Each team has lost because of a mistake by its most talented player down the stretch: George failed to cut off James' driving lane to the basket at the end of OT in Game 1, and James passed for two turnovers that were deflected by West in the final 43 seconds of Game 2.
"We're just two guys trying to do what it takes to help our team win," said James of his emerging duel with George. "He's really good. He's going to be a great one. His maturity and his game has definitely risen in just one year because of the opportunity Frank Vogel has given him. I love competition -- I try to step up to the challenge and try to be there for my team as well."

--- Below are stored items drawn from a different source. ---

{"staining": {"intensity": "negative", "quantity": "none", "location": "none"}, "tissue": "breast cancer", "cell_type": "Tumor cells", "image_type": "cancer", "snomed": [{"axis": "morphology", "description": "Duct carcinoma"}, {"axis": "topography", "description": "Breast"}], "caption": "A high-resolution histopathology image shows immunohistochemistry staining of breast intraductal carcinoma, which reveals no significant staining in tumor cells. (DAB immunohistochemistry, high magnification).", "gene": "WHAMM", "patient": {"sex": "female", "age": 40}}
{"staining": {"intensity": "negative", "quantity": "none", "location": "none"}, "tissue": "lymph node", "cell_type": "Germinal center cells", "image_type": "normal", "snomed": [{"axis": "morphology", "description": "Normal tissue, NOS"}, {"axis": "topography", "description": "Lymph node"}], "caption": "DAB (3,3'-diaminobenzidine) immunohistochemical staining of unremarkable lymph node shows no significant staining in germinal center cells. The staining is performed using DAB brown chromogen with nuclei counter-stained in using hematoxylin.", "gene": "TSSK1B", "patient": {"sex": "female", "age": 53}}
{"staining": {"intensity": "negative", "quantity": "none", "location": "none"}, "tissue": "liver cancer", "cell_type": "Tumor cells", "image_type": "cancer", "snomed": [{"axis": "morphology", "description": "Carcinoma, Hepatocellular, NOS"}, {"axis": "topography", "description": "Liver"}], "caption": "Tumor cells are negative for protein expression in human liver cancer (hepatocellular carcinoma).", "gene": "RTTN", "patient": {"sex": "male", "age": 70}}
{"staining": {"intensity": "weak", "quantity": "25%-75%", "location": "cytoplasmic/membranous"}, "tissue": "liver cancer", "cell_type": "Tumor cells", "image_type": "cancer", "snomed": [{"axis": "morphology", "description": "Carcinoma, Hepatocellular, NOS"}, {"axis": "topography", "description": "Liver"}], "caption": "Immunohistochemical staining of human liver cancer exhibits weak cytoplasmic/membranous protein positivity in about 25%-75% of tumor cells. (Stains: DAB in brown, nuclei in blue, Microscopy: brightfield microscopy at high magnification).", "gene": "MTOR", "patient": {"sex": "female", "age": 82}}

While James has grown used to these kinds of postseason pressures, George is making his playoff debut as a team leader. The demands on George are going to increase as the series progresses and Miami tightens its title-worthy defense. And yet the Heat are also feeling vulnerable, as exemplified by the elbow to Lance Stephenson's head that was thrown in frustration by Dwyane Wade down the stretch of Game 2.
Ray Allen, Mario Chalmers, Shane Battier and Norris Cole are shooting a miserable 4 for 20 from the three-point line in the two games. "The outside shot isn't there for the guys who have been hitting all year for a couple of reasons," said James. "The rhythm -- we have to figure out a way to get our shooters into the game more instead of trying to get them the ball and make them make a tough one late in the game for Ray or from Rio or from Shane. We have to figure out how to get them some shots early in the game, where they feel like they're part of the offense. That has to come from me, come from D Wade, come from CB. We're the three guys that have the ball in our hands a lot. Try to get our shooters in the game early. Having them a part of the flow offensively, they'll feel like they're part of the offense -- they'll be there late for us."
As much as Indiana controlled the play through the two games in Miami, Game 3 is going to be crucial for the Pacers. For the benefit of the doubt still resides with the champions. Indiana needs to win this game in order to maintain pressure on Miami.